* THE DATA:
********************
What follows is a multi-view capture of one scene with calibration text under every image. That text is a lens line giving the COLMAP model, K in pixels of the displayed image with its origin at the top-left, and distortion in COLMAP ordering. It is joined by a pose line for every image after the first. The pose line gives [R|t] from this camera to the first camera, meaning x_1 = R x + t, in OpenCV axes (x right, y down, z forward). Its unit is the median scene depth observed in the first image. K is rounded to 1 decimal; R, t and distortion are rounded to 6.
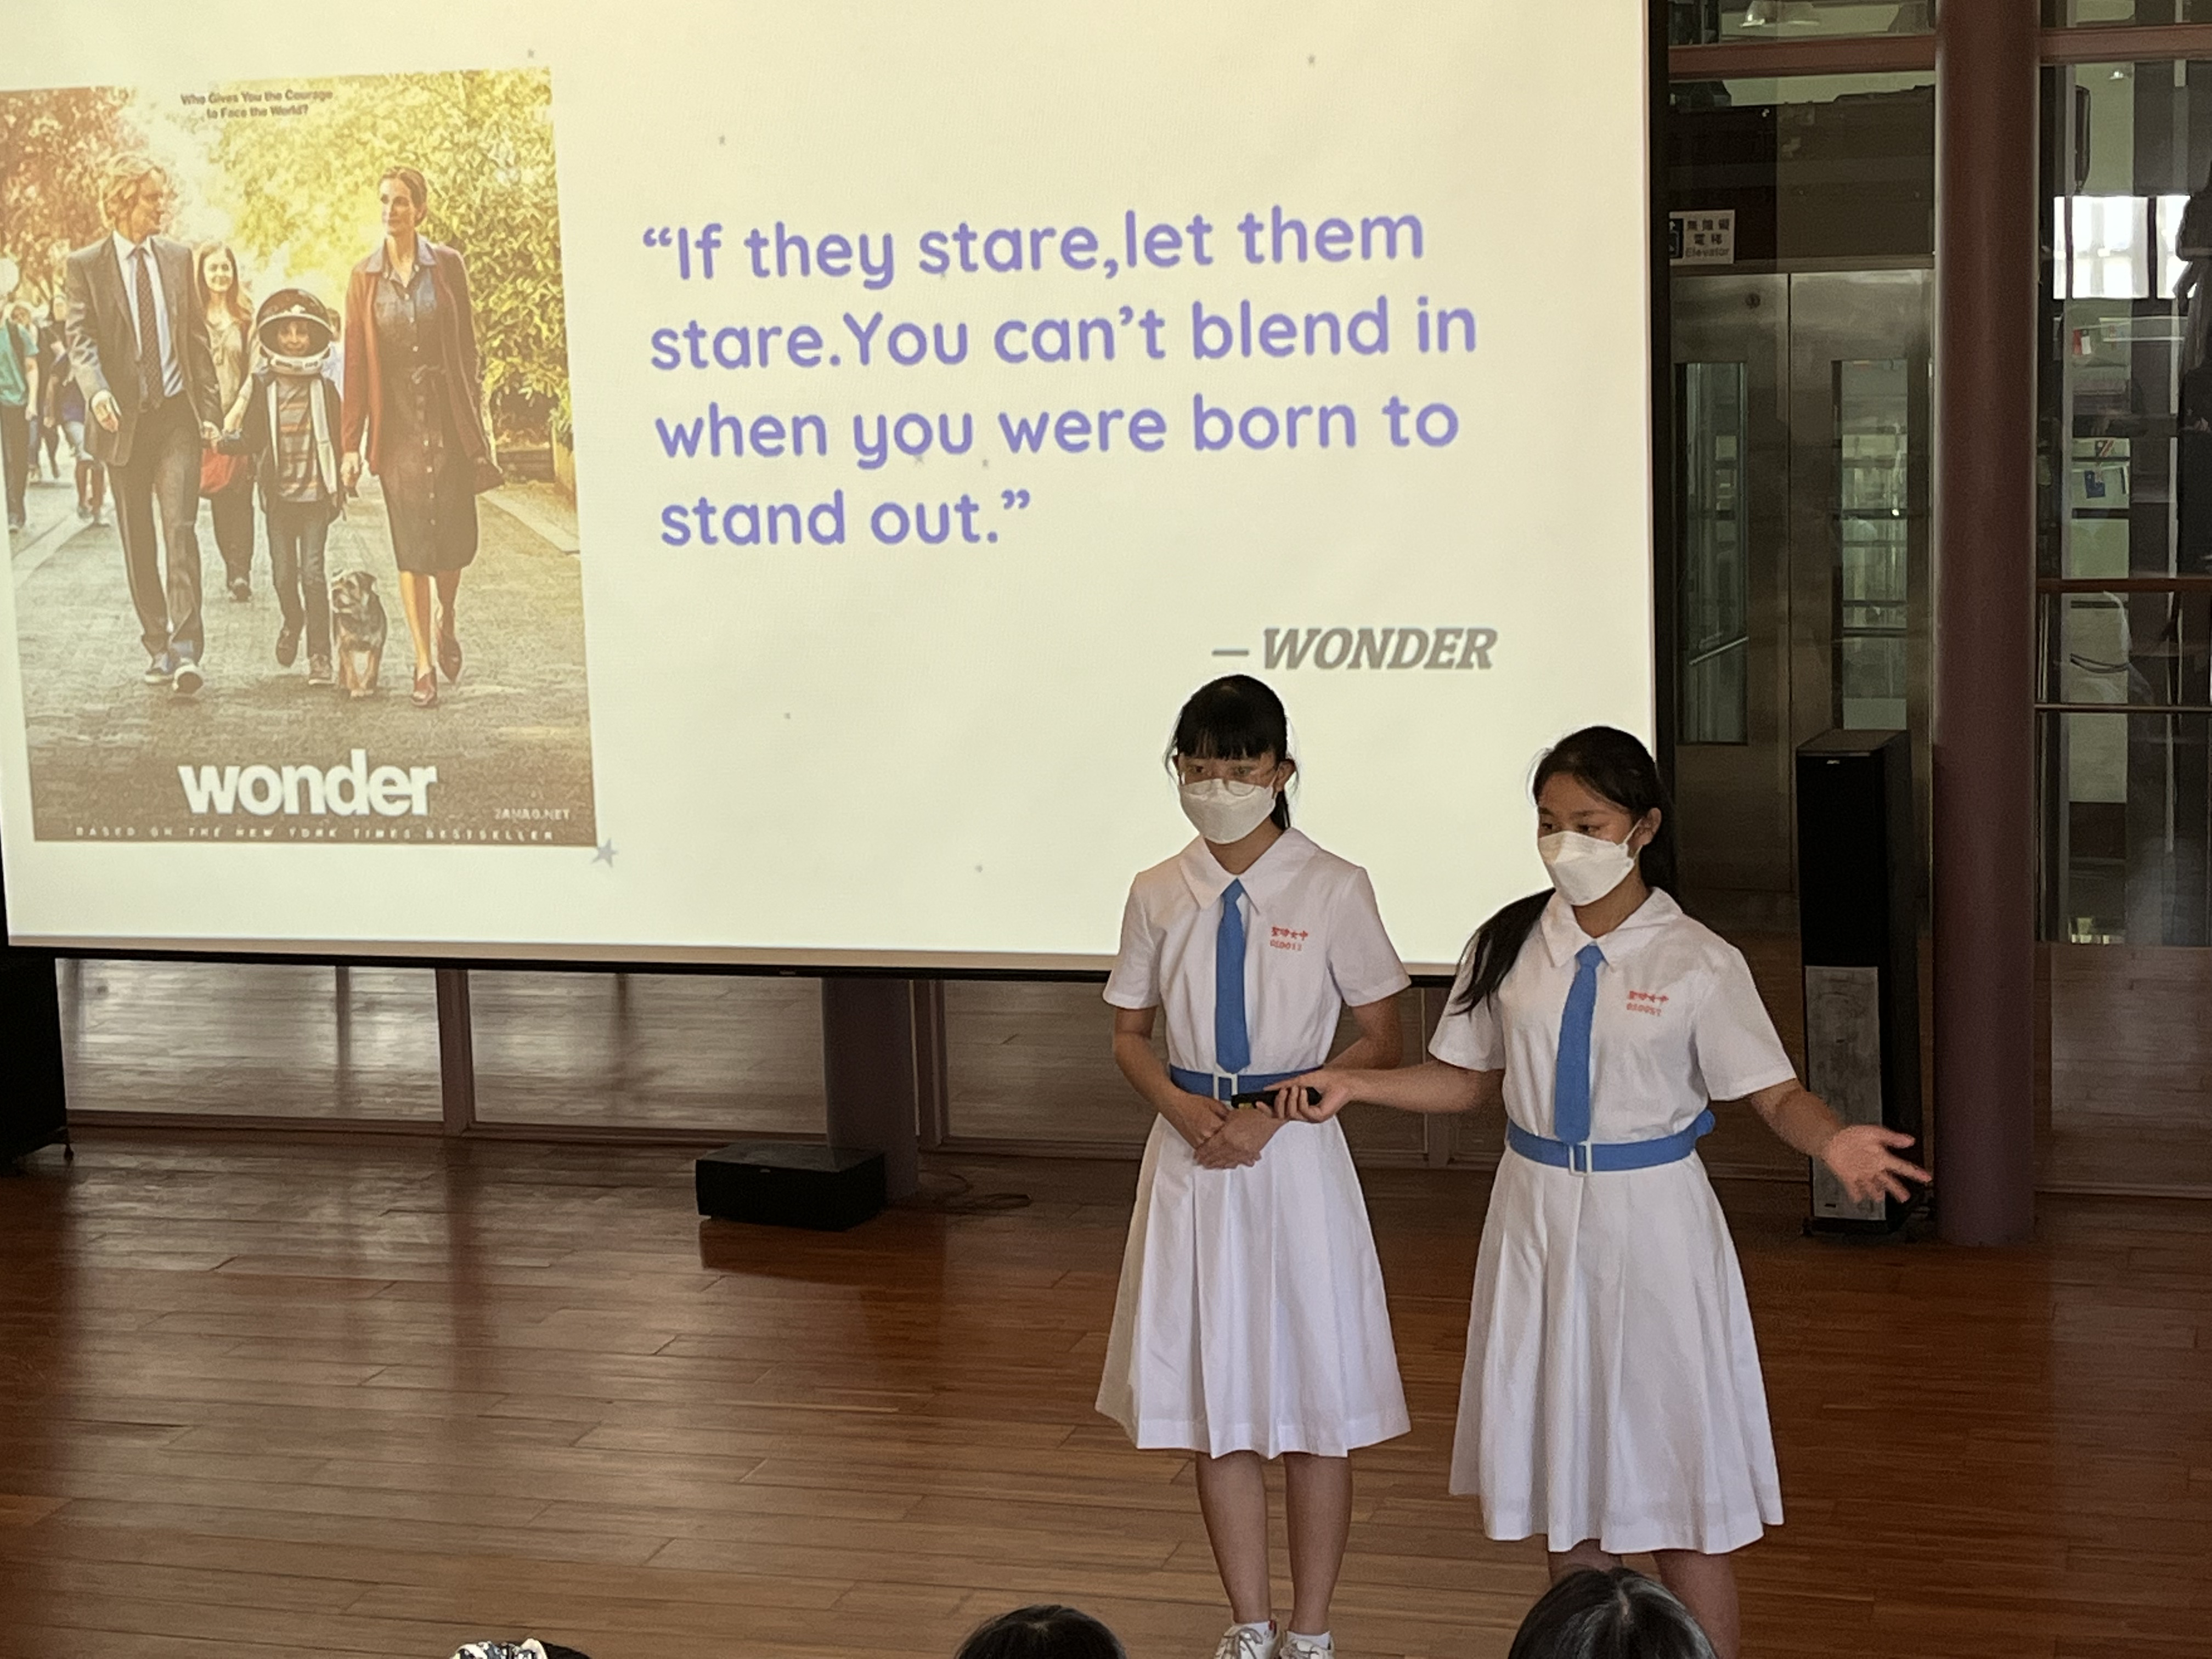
lens RADIAL K [[3768.5, 0, 1136.9], [0, 3768.5, 841.6], [0, 0, 1]] dist [0.207622, -0.926069]
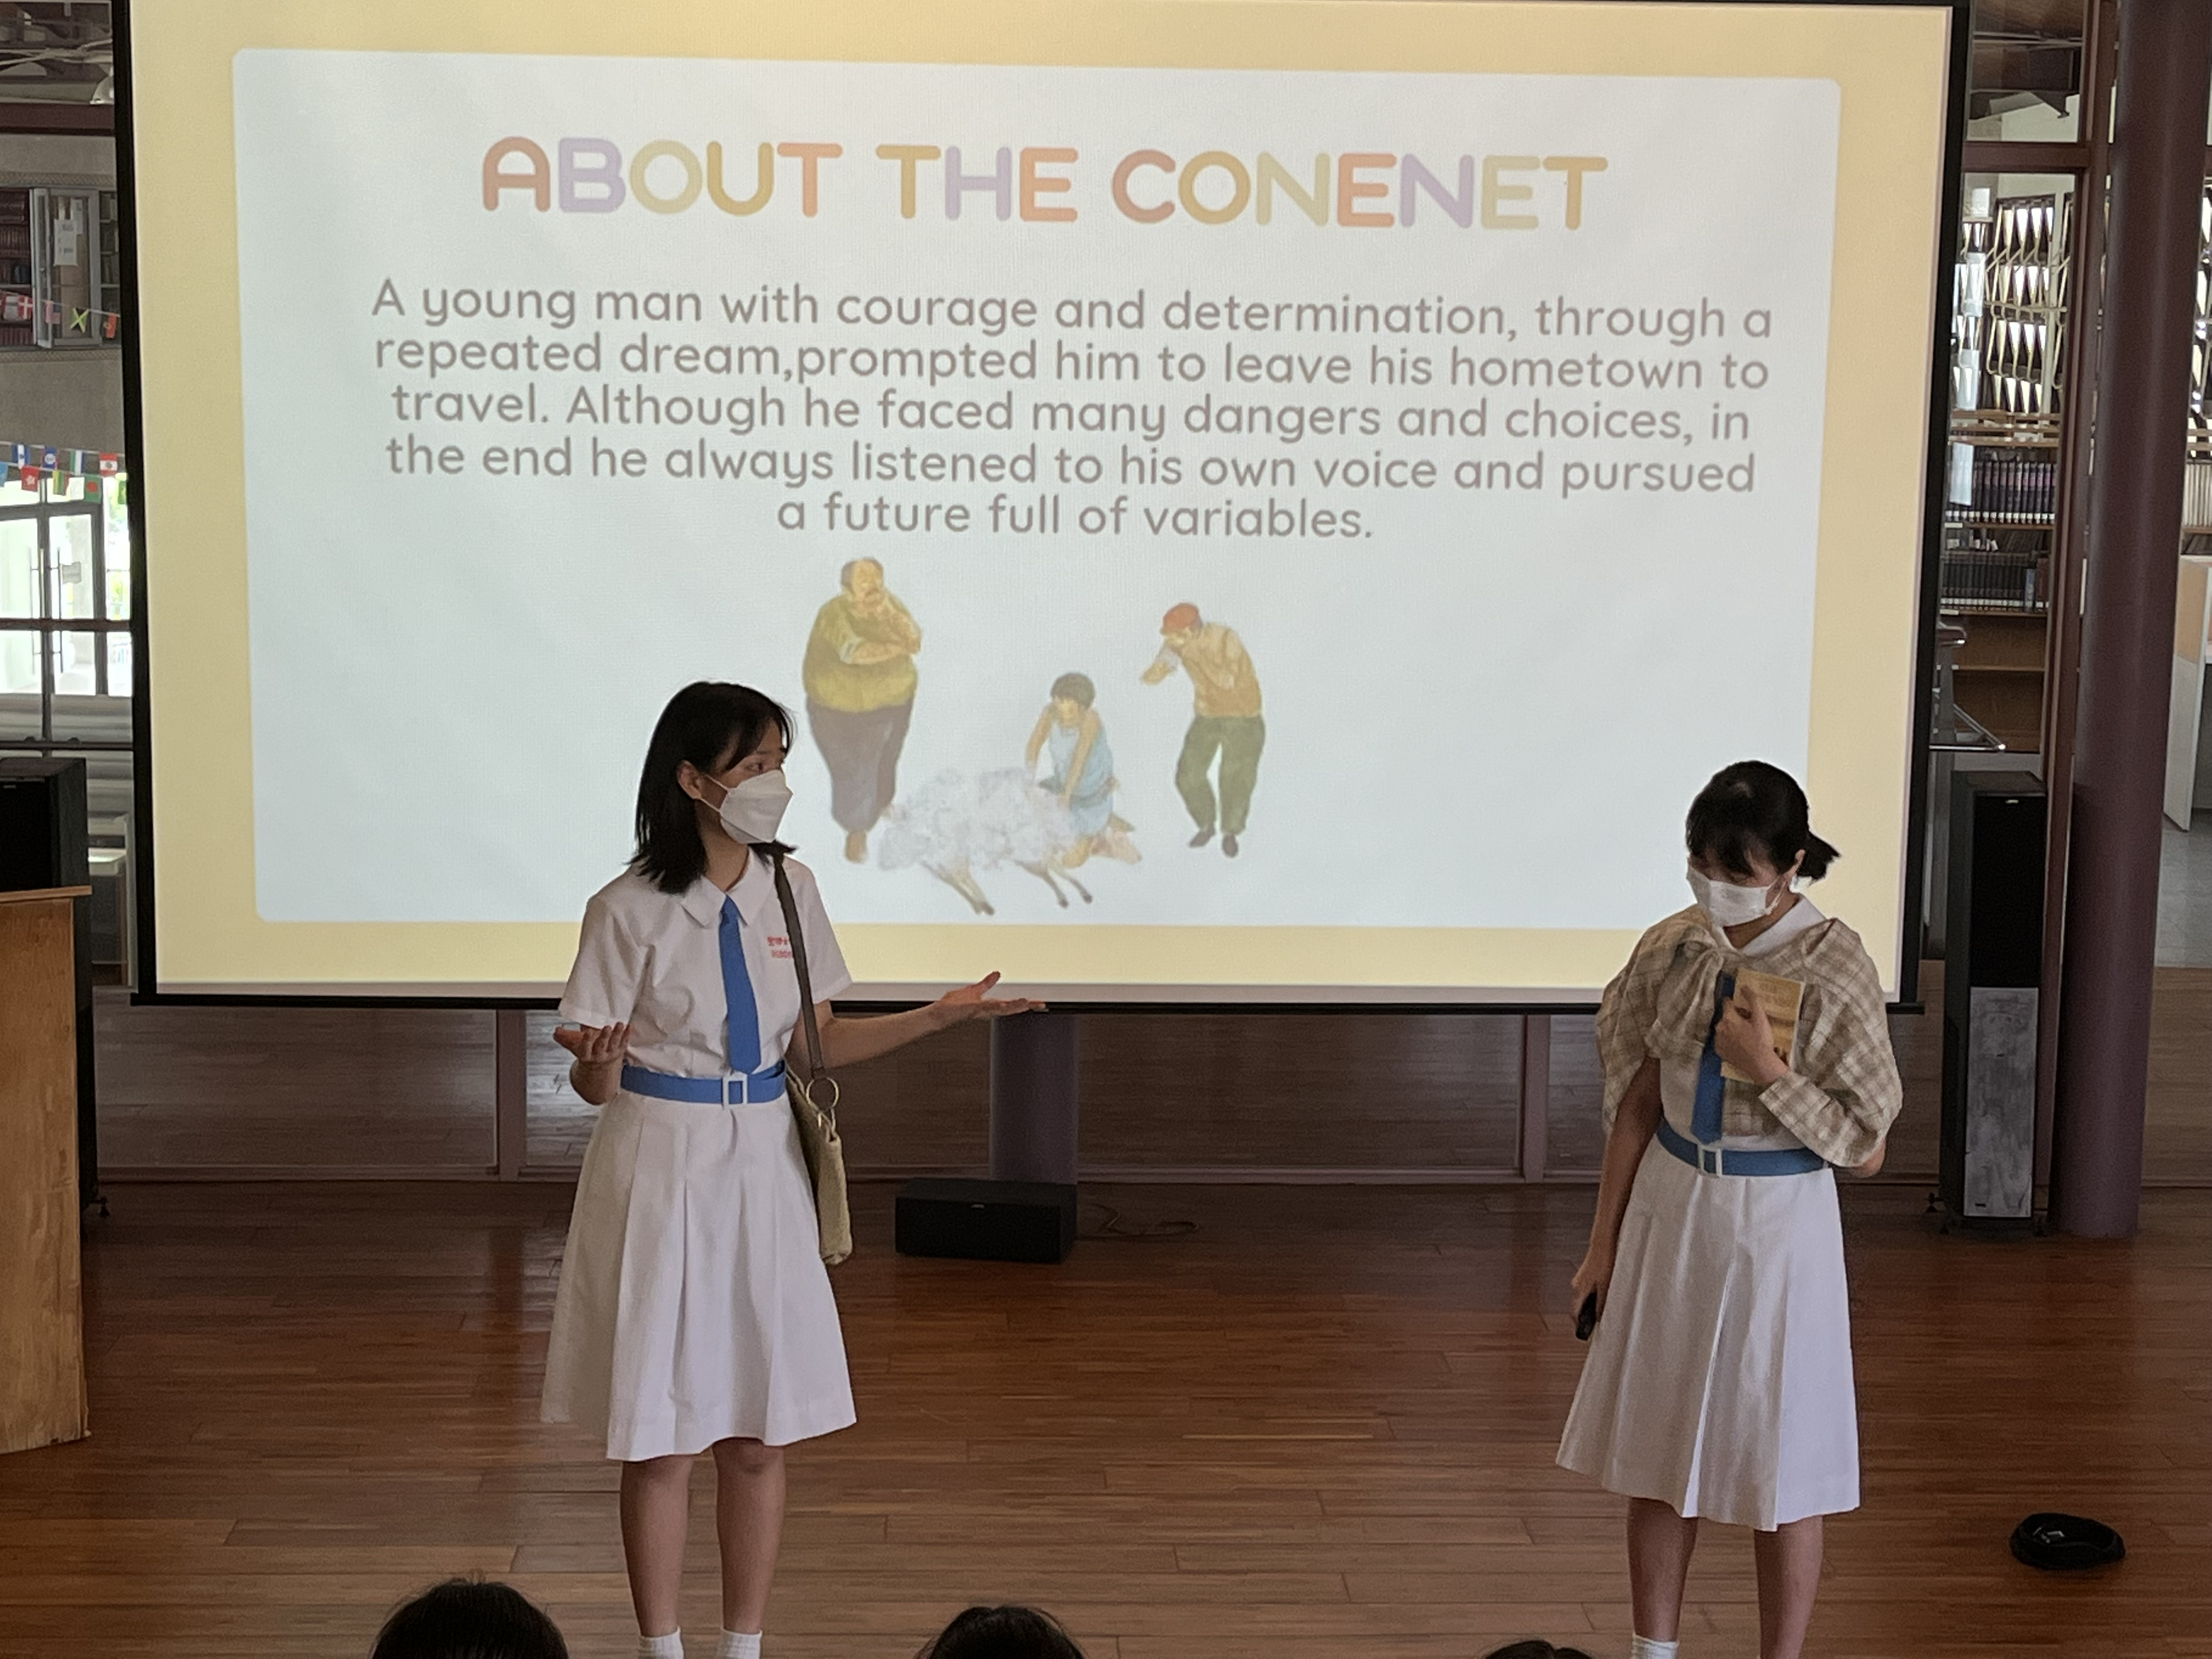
lens RADIAL K [[3691.7, 0, 1111.5], [0, 3691.7, 821.8], [0, 0, 1]] dist [0.179042, -0.705658]
pose [[0.946268, -0.001260, 0.323382, -0.370856], [0.003475, 0.999974, -0.006271, -0.008366], [-0.323366, 0.007057, 0.946248, 0.058026]]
********************
* PROBLEM DESCRIPTION:
Count the lines of the listing above that contain the string "lens", treating case as significant, and give only the number.

* REPLY TO THE EXERCISE:
3